Very nice...best looking redline frame I have seen to date. 

What pads did you use? I am getting some chatter on my IF/Alpha Q set up that I can't get rid of. Tried three pads - Ritchey Red, Cool stop and some old MTB pads that i had laying around. So far the old MTB pads seem to work the best but still getting a little chatter.

JT


----------



## FatTireFred (Jan 31, 2005)

xxer said:


> The wide yoke(salsa stradle carrier) works great!



I imagine they would work great, but the question was more like, is the wide yoke _necessary_ with the high profile Paul's Neos? Methinks not, having never seen them used together before.


----------



## CFBlue (Jun 28, 1999)

I recently got a 49cm myself, been able to put a few pratice sessions in as well as one race. I feel Redline did their homework on this one, it rides very smooth and handles very predictbly, there no hint of toe overlap at all. The bike built up right at 18 due to the heavy wheels I ride. One note, it does have a tall headtube for a 49cm bike so you will not need to use much in the way of spacers if you put cable hanger in place. My last bike was a Major Jake which is also Scandium but I think the Redline has more snap when you stand up and go!!


----------



## dyg2001 (Sep 23, 2004)

FatTireFred said:


> I imagine they would work great, but the question was more like, is the wide yoke _necessary_ with the high profile Paul's Neos? Methinks not, having never seen them used together before.


No, it is not necessary.


----------



## GONE4ARIDE (Mar 19, 2003)

xxer,

What are you using for a chainstay protector? It looks chunky in the pic.


----------



## xxer (Jun 7, 2005)

I bought it off of ebay for $20, it's most likely a homemade job. I've done three races so far without any problems, no chain drops at all. It's light too, it could be lighter with some cutouts but the price was right.


----------



## pimpbot (Jan 22, 2004)

*frickin google bringing back old threads!*



xxer said:


> I bought it off of ebay for $20, it's most likely a homemade job. I've done three races so far without any problems, no chain drops at all. It's light too, it could be lighter with some cutouts but the price was right.


I'm considering a Conquest Frame (regular, not pro... I'm broke!) and fork to build as a commuter/touring bike, and was wondering if it had pannier rack bosses. Does it have mounts for regular brake calipers? 

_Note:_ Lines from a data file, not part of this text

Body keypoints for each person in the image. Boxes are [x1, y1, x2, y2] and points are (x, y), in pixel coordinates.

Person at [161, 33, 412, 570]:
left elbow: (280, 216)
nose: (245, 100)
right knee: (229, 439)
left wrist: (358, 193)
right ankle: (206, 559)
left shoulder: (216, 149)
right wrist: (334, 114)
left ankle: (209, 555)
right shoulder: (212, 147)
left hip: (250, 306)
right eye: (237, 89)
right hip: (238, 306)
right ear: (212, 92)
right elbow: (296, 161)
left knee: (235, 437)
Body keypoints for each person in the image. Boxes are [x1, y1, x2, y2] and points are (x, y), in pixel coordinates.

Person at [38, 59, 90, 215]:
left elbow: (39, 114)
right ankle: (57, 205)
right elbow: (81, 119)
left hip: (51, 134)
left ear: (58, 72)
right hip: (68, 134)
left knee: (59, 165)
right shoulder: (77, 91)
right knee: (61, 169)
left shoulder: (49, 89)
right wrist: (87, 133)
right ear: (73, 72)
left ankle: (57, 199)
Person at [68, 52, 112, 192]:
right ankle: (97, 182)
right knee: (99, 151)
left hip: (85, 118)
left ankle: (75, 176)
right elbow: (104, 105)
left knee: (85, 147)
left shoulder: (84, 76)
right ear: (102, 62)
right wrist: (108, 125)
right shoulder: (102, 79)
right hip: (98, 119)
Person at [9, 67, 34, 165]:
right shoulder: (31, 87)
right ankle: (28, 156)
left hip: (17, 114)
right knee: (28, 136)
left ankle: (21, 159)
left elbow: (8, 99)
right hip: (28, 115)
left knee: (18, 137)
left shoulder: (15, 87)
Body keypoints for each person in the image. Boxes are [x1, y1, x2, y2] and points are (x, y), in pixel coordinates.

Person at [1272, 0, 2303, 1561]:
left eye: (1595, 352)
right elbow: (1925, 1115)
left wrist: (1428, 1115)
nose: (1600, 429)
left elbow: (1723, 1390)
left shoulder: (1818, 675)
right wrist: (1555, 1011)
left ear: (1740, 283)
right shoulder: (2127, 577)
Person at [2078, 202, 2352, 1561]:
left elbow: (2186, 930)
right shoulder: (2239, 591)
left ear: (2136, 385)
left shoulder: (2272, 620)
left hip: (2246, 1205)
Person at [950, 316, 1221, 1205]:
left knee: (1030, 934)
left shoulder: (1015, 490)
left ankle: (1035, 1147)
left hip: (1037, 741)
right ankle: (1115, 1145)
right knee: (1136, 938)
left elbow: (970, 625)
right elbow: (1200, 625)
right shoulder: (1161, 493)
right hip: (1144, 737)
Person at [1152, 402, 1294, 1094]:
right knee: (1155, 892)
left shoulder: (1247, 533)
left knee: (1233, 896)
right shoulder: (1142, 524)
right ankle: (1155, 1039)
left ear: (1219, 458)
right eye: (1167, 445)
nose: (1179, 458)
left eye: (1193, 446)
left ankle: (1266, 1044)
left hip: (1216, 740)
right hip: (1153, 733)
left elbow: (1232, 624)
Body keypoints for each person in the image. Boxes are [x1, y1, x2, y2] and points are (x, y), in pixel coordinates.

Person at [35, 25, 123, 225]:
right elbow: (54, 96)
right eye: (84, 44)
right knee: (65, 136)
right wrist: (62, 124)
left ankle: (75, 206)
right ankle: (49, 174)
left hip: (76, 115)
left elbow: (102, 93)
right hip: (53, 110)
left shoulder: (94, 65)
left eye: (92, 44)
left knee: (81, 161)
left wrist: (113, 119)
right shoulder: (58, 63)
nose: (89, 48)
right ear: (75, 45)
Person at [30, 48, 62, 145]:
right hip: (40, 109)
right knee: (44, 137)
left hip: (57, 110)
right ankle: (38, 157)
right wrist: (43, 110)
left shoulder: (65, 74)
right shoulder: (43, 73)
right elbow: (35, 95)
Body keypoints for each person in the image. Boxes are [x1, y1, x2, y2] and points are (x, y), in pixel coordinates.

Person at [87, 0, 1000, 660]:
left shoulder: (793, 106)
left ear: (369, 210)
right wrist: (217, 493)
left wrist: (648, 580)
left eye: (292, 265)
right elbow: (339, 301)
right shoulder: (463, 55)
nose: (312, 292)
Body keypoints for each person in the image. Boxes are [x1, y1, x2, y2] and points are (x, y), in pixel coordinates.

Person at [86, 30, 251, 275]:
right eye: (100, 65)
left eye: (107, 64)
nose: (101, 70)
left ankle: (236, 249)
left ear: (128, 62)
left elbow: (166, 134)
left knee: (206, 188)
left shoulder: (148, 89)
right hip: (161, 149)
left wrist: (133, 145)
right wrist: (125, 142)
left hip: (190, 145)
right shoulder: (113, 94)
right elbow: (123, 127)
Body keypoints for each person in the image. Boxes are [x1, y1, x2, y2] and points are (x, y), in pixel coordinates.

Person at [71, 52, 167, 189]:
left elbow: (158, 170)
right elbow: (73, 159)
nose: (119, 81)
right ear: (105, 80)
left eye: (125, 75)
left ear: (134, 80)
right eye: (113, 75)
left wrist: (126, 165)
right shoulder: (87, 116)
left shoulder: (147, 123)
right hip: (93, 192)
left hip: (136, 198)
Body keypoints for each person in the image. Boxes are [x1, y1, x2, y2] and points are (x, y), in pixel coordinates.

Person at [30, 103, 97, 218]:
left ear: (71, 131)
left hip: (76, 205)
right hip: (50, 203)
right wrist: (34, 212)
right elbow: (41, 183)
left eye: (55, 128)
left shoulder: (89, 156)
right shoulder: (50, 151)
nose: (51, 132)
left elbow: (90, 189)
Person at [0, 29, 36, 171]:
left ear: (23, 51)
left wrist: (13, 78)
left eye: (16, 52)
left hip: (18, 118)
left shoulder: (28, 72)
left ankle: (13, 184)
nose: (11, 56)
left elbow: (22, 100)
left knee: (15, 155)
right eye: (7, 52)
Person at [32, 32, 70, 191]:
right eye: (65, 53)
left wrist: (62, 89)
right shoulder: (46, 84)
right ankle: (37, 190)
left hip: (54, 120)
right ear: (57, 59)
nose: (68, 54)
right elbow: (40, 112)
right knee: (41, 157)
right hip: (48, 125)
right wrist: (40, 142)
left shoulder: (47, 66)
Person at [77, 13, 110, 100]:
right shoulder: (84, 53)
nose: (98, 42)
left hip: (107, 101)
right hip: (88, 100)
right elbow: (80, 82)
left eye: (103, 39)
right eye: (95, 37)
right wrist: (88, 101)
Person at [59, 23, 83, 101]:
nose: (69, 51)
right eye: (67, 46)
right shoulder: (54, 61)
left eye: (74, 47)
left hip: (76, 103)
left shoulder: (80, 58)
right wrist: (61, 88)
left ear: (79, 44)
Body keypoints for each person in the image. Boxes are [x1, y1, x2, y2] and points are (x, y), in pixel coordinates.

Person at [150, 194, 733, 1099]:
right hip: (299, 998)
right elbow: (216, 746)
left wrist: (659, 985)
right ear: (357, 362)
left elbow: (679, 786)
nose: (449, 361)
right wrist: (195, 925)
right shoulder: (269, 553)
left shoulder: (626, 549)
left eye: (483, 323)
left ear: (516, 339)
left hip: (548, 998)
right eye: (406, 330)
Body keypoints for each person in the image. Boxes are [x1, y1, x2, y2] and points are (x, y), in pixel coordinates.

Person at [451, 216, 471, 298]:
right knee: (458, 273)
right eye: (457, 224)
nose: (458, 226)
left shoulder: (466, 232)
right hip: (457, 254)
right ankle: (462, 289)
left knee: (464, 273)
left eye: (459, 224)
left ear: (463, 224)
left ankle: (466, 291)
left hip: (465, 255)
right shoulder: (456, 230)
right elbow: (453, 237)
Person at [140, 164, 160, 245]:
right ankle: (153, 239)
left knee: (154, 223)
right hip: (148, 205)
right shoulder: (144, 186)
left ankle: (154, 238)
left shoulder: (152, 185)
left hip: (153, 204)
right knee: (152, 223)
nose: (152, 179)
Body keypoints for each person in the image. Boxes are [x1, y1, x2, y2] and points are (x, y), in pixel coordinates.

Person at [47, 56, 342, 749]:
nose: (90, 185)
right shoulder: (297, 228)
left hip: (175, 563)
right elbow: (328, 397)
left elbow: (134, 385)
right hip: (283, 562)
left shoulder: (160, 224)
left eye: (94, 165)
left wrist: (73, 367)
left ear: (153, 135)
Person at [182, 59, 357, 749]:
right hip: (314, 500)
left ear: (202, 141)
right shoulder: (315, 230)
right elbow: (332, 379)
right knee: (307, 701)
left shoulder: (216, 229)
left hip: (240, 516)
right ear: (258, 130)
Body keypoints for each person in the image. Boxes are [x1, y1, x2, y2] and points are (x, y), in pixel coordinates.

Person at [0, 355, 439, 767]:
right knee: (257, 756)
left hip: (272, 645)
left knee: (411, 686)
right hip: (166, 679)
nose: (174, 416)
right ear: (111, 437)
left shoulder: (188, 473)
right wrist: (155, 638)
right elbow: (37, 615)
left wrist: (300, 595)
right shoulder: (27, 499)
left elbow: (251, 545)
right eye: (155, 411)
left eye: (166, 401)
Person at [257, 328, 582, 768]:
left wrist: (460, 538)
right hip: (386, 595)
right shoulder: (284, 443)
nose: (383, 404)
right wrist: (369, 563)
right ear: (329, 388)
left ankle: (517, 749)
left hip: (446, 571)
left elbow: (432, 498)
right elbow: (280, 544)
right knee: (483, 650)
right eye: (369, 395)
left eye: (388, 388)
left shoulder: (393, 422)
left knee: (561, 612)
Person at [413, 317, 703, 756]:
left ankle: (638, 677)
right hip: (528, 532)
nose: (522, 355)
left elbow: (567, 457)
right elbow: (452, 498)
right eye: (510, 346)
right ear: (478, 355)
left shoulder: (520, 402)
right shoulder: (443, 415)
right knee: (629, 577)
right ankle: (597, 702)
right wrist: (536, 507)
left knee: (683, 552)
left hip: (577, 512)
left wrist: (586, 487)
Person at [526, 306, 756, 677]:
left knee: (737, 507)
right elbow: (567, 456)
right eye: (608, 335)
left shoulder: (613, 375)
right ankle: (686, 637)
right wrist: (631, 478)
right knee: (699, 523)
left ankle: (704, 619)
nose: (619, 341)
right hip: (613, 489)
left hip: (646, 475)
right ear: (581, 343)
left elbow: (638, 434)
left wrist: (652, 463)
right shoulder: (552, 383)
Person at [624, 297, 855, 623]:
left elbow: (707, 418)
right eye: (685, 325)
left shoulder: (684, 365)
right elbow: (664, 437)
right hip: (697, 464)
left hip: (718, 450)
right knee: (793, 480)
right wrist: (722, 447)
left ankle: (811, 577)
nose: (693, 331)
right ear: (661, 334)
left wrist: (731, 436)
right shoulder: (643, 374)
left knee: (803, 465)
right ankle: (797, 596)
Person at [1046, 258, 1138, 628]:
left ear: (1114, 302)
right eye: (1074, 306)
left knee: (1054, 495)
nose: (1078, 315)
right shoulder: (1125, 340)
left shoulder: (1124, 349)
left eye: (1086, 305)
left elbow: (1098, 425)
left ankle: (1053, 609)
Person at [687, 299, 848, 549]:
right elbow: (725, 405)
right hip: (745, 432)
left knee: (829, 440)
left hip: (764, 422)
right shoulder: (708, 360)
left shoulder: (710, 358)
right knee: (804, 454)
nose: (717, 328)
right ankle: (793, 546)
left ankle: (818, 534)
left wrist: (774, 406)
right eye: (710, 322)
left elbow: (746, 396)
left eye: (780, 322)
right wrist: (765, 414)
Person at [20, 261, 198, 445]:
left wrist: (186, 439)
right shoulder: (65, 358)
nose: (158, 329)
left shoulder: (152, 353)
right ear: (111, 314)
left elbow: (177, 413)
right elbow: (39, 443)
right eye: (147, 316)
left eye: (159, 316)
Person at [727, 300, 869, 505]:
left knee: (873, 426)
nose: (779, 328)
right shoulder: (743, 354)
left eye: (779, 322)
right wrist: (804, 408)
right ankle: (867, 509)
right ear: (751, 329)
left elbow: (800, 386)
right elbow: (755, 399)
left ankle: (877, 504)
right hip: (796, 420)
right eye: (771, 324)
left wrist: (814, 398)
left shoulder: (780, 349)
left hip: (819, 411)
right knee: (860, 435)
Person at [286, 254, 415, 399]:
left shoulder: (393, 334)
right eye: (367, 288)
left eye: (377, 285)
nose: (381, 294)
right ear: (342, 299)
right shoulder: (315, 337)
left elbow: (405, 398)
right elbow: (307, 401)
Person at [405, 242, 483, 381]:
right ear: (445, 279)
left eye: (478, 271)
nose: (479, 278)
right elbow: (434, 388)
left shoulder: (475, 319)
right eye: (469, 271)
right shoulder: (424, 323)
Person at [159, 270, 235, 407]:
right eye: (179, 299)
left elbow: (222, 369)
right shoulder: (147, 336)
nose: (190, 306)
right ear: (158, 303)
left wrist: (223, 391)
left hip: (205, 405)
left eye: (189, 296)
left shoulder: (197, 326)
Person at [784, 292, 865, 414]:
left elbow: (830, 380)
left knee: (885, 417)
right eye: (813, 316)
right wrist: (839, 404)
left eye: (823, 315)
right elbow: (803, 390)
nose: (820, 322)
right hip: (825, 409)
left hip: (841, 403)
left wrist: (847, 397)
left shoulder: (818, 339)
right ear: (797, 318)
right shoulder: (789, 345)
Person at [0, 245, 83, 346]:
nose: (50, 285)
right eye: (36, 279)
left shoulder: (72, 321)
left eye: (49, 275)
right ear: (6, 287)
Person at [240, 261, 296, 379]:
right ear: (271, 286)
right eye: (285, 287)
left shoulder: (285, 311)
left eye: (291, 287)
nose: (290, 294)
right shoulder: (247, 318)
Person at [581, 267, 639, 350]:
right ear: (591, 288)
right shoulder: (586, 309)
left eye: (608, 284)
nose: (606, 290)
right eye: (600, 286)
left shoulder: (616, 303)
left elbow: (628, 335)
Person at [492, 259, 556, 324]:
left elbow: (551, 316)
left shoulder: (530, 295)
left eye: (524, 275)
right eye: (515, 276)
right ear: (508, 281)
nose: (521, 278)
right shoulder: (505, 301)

The reason I ask is that I currently have a Giant TCR that is too small for me, and is quite squirelly, especially at speed. I'm hoping to get the frame and fork, and move my as many of my current grouppo (krappo, really) to the new frame with a minimal of shopping.

So yeah, my intention is to use this bike primarily for commuting, and the occasional road ride. I might consider some CX if I get a durable enough wheelset and canti brakes (maybe even discs!).


----------



## dosbikers (Jun 21, 2006)

Nice looking ride xxer. What's the chainstay clearance like? Wide enough for 38s?


----------